Thursday, May 21, 2015

Just Normal People

"They're just normal people."

In her one-room apartment in her retirement community, my Grandma Evelyn started opening the first of many boxes of family history. She had spent much of her earlier years assembling endless family trees and organizing the information about her and her husband's lineage. She organized family reunions on Hood Canal. She discovered and confirmed our family's connection to the Revolutionary War and was active in Daughters of the American Revolution. They travelled to Virginia and even Scotland to visit gravesites and meet distant family members. She transcribed stories from World War II for Grandpa. She did it all without the help of the internet too, which is impressive in and of itself. 

Looking through photo albums of a past reunion she mumbles, "They're just normal people." 

Lots of names and dates.
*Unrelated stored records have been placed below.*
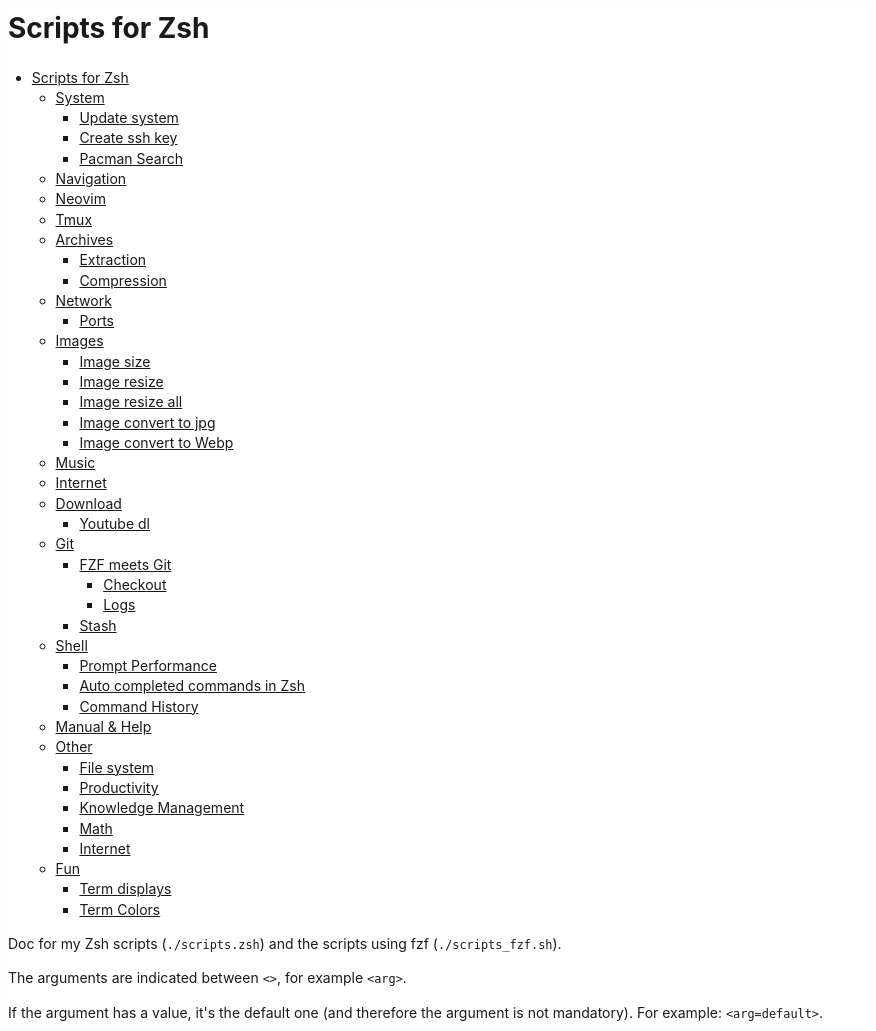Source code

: # Scripts for Zsh

- [Scripts for Zsh](#scripts-for-zsh)
	- [System](#system)
		- [Update system](#update-system)
		- [Create ssh key](#create-ssh-key)
		- [Pacman Search](#pacman-search)
	- [Navigation](#navigation)
	- [Neovim](#neovim)
	- [Tmux](#tmux)
	- [Archives](#archives)
		- [Extraction](#extraction)
		- [Compression](#compression)
	- [Network](#network)
		- [Ports](#ports)
	- [Images](#images)
		- [Image size](#image-size)
		- [Image resize](#image-resize)
		- [Image resize all](#image-resize-all)
		- [Image convert to jpg](#image-convert-to-jpg)
		- [Image convert to Webp](#image-convert-to-webp)
	- [Music](#music)
	- [Internet](#internet)
	- [Download](#download)
		- [Youtube dl](#youtube-dl)
	- [Git](#git)
		- [FZF meets Git](#fzf-meets-git)
			- [Checkout](#checkout)
			- [Logs](#logs)
		- [Stash](#stash)
	- [Shell](#shell)
		- [Prompt Performance](#prompt-performance)
		- [Auto completed commands in Zsh](#auto-completed-commands-in-zsh)
		- [Command History](#command-history)
	- [Manual & Help](#manual--help)
	- [Other](#other)
		- [File system](#file-system)
		- [Productivity](#productivity)
		- [Knowledge Management](#knowledge-management)
		- [Math](#math)
		- [Internet](#internet-1)
	- [Fun](#fun)
		- [Term displays](#term-displays)
		- [Term Colors](#term-colors)

Doc for my Zsh scripts (`./scripts.zsh`) and the scripts using fzf (`./scripts_fzf.sh`).

The arguments are indicated between `<>`, for example `<arg>`.

If the argument has a value, it's the default one (and therefore the argument is not mandatory). For example: `<arg=default>`.
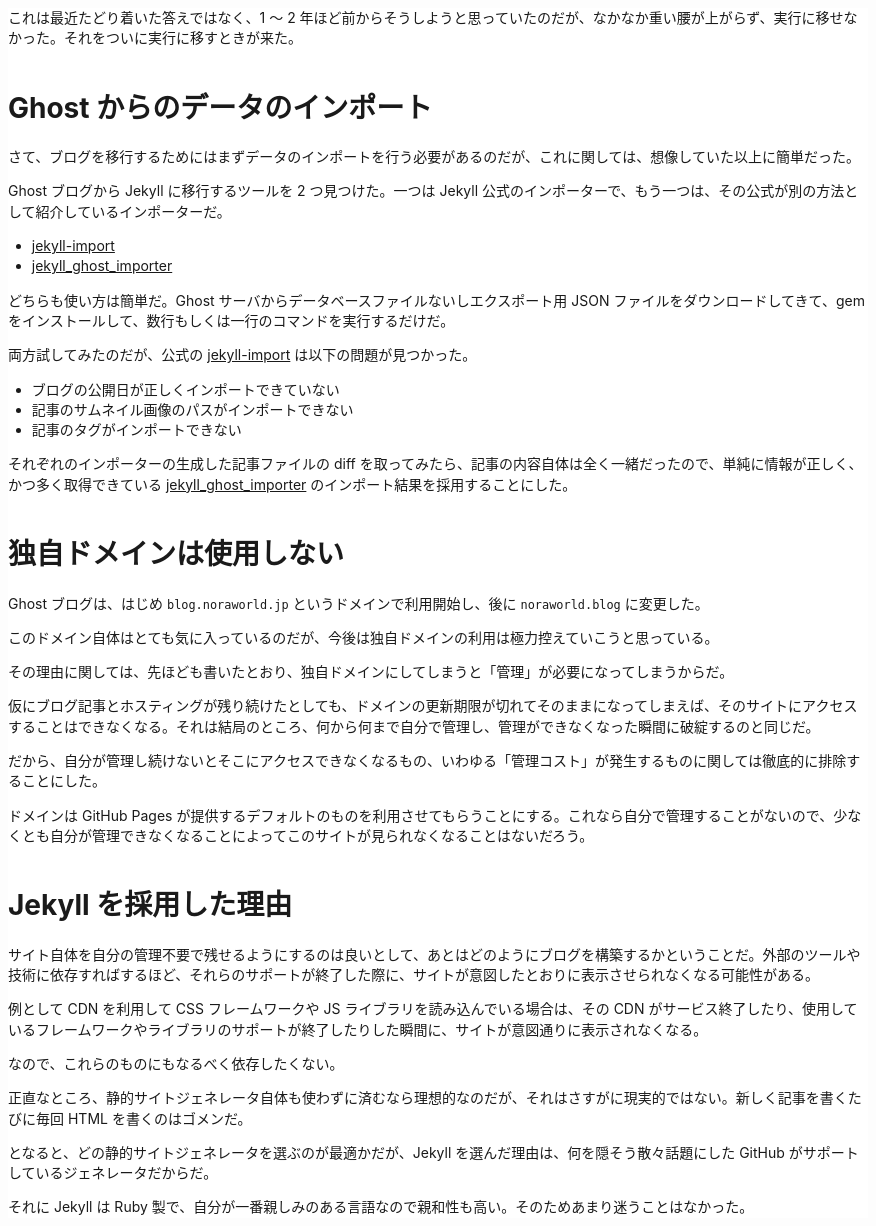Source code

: これは最近たどり着いた答えではなく、1 〜 2 年ほど前からそうしようと思っていたのだが、なかなか重い腰が上がらず、実行に移せなかった。それをついに実行に移すときが来た。



# Ghost からのデータのインポート
さて、ブログを移行するためにはまずデータのインポートを行う必要があるのだが、これに関しては、想像していた以上に簡単だった。

Ghost ブログから Jekyll に移行するツールを 2 つ見つけた。一つは Jekyll 公式のインポーターで、もう一つは、その公式が別の方法として紹介しているインポーターだ。

* [jekyll-import](https://import.jekyllrb.com/docs/ghost/)
* [jekyll_ghost_importer](https://github.com/eloyesp/jekyll_ghost_importer)

どちらも使い方は簡単だ。Ghost サーバからデータベースファイルないしエクスポート用 JSON ファイルをダウンロードしてきて、gem をインストールして、数行もしくは一行のコマンドを実行するだけだ。

両方試してみたのだが、公式の [jekyll-import](https://import.jekyllrb.com/docs/ghost/) は以下の問題が見つかった。

* ブログの公開日が正しくインポートできていない
* 記事のサムネイル画像のパスがインポートできない
* 記事のタグがインポートできない

それぞれのインポーターの生成した記事ファイルの diff を取ってみたら、記事の内容自体は全く一緒だったので、単純に情報が正しく、かつ多く取得できている [jekyll_ghost_importer](https://github.com/eloyesp/jekyll_ghost_importer) のインポート結果を採用することにした。



# 独自ドメインは使用しない
Ghost ブログは、はじめ `blog.noraworld.jp` というドメインで利用開始し、後に `noraworld.blog` に変更した。

このドメイン自体はとても気に入っているのだが、今後は独自ドメインの利用は極力控えていこうと思っている。

その理由に関しては、先ほども書いたとおり、独自ドメインにしてしまうと「管理」が必要になってしまうからだ。

仮にブログ記事とホスティングが残り続けたとしても、ドメインの更新期限が切れてそのままになってしまえば、そのサイトにアクセスすることはできなくなる。それは結局のところ、何から何まで自分で管理し、管理ができなくなった瞬間に破綻するのと同じだ。

だから、自分が管理し続けないとそこにアクセスできなくなるもの、いわゆる「管理コスト」が発生するものに関しては徹底的に排除することにした。

ドメインは GitHub Pages が提供するデフォルトのものを利用させてもらうことにする。これなら自分で管理することがないので、少なくとも自分が管理できなくなることによってこのサイトが見られなくなることはないだろう。



# Jekyll を採用した理由
サイト自体を自分の管理不要で残せるようにするのは良いとして、あとはどのようにブログを構築するかということだ。外部のツールや技術に依存すればするほど、それらのサポートが終了した際に、サイトが意図したとおりに表示させられなくなる可能性がある。

例として CDN を利用して CSS フレームワークや JS ライブラリを読み込んでいる場合は、その CDN がサービス終了したり、使用しているフレームワークやライブラリのサポートが終了したりした瞬間に、サイトが意図通りに表示されなくなる。

なので、これらのものにもなるべく依存したくない。

正直なところ、静的サイトジェネレータ自体も使わずに済むなら理想的なのだが、それはさすがに現実的ではない。新しく記事を書くたびに毎回 HTML を書くのはゴメンだ。

となると、どの静的サイトジェネレータを選ぶのが最適かだが、Jekyll を選んだ理由は、何を隠そう散々話題にした GitHub がサポートしているジェネレータだからだ。

それに Jekyll は Ruby 製で、自分が一番親しみのある言語なので親和性も高い。そのためあまり迷うことはなかった。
Trees and lists of kin. Landowners, laborers, surveyors, pioneers, even slave-owners. Families, large families of seven or more children. John, Robert, Evelyn, James, Sarah, Thomas. Babies and young children who didn't survive their childhood. Women dying in childbirth and husbands widowed. 

If anyone is from an American family, it's me. 

Our roots were originally from Scotland but this continent has been our home for almost three-hundred years. My ancestors presumably fought in the Revolutionary War and probably fought their kin during the Civil War, or known at the time as The War of the States. 

But still, normal people. Nobody stands out as a great war hero or politician or businessman. Normal people living normal lives and doing what's expected to support themselves and their families.

In an age in which people are all special and "destined for greatness," this is the story of a normal family. One branch in a huge oak tree that eventually led to me.